The 3 billion euro ($4.1 billion USD) three-way deal between PSA Peugeot Citroen, Dongfeng and the French government, signed this week, is set to inject new capital and a much needed life extension for Peugeot, though at the expense of the Peugeot family ceding control after two centuries.
Reuters reports Dongfeng and the French government will each pay 800 million euros ($1.10 billion) for a 14 percent stake in the new alliance while existing shareholders will receive warrants entitling them to purchase new stock at 7.50 euro, ultimately adding 1 billion euros to the memorandum of understanding signed by the three parties. In return, the Peugeot family’s 25.4 percent stake and 38 percent of voting rights in their namesake company will be brought to parity with their new partners, ceding control after over 200 years of business while surviving the end of guarantees totaling 7 billion euros next year.
Aside from the new infusion of capital, the MOU calls for Peugeot and Dongfeng to sell 1.5 million units annually beginning in 2020, jointly establish an R&D center in Dongfeng’s home market, and consider a new sales wing focused specifically upon Southeast Asia. The third point in the MOU would allow Peugeot to fare better than it does currently, having only sold 6,500 units last year in its largest regional market, Malaysia.
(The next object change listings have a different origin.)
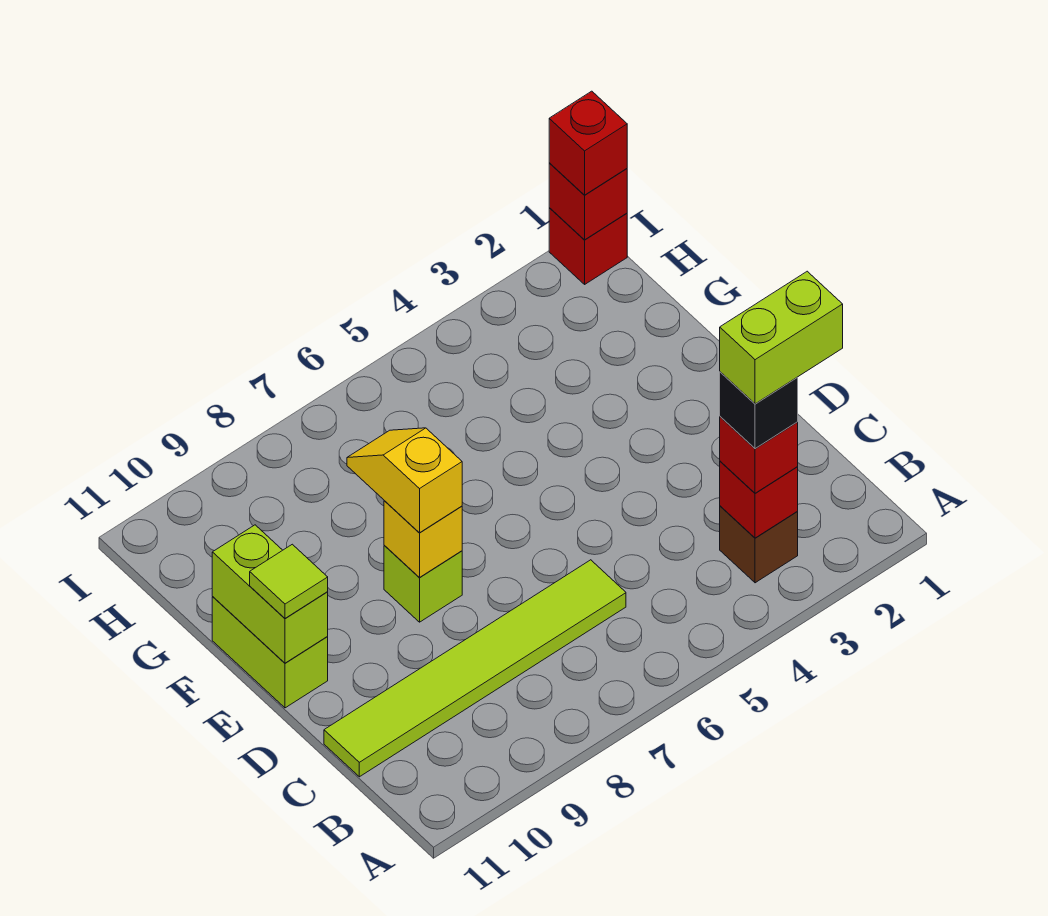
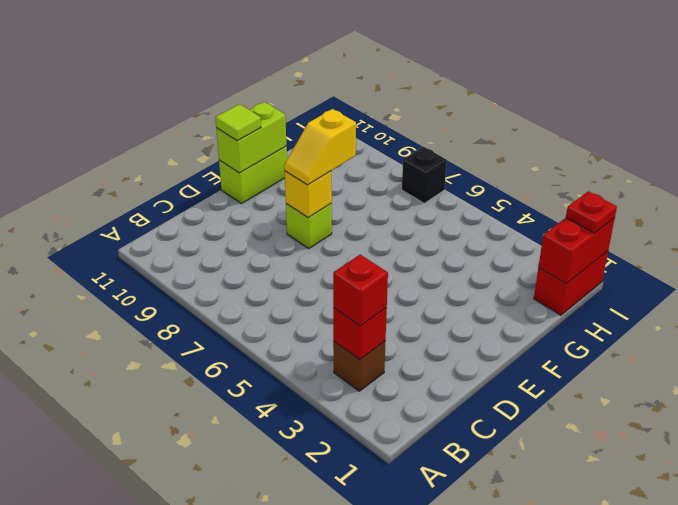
lime 1x2 brick [720,271,843,404] -> none
black 1x1 brick [720,372,798,449] -> black 1x1 brick moved to [402,147,447,203]
lime 1x6 tile [324,560,626,777] -> none
yellow 1x2 slope [347,428,462,533] -> yellow 1x2 slope turned to [284,109,356,185]
red 1x1 brick [549,208,627,284] -> red 1x2 brick [534,251,608,315]
red 1x1 brick [549,163,627,240] -> red 1x2 brick [539,218,615,284]
red 1x1 brick [549,91,627,195] -> red 1x1 plate [566,191,617,233]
As for Peugeot’s home market and the European market as a whole, analysts warn the MOU doesn’t address how Peugeot will address the ongoing problems the automaker has undergone over the past several years. Though some suggested freezing investments and selling more plants to save itself, French industry minister Arnaud Montebourg stated no further closures were “on the agenda.”
The deal will be formally signed in late March around the time of China’s president Xi Jinping visit to Paris.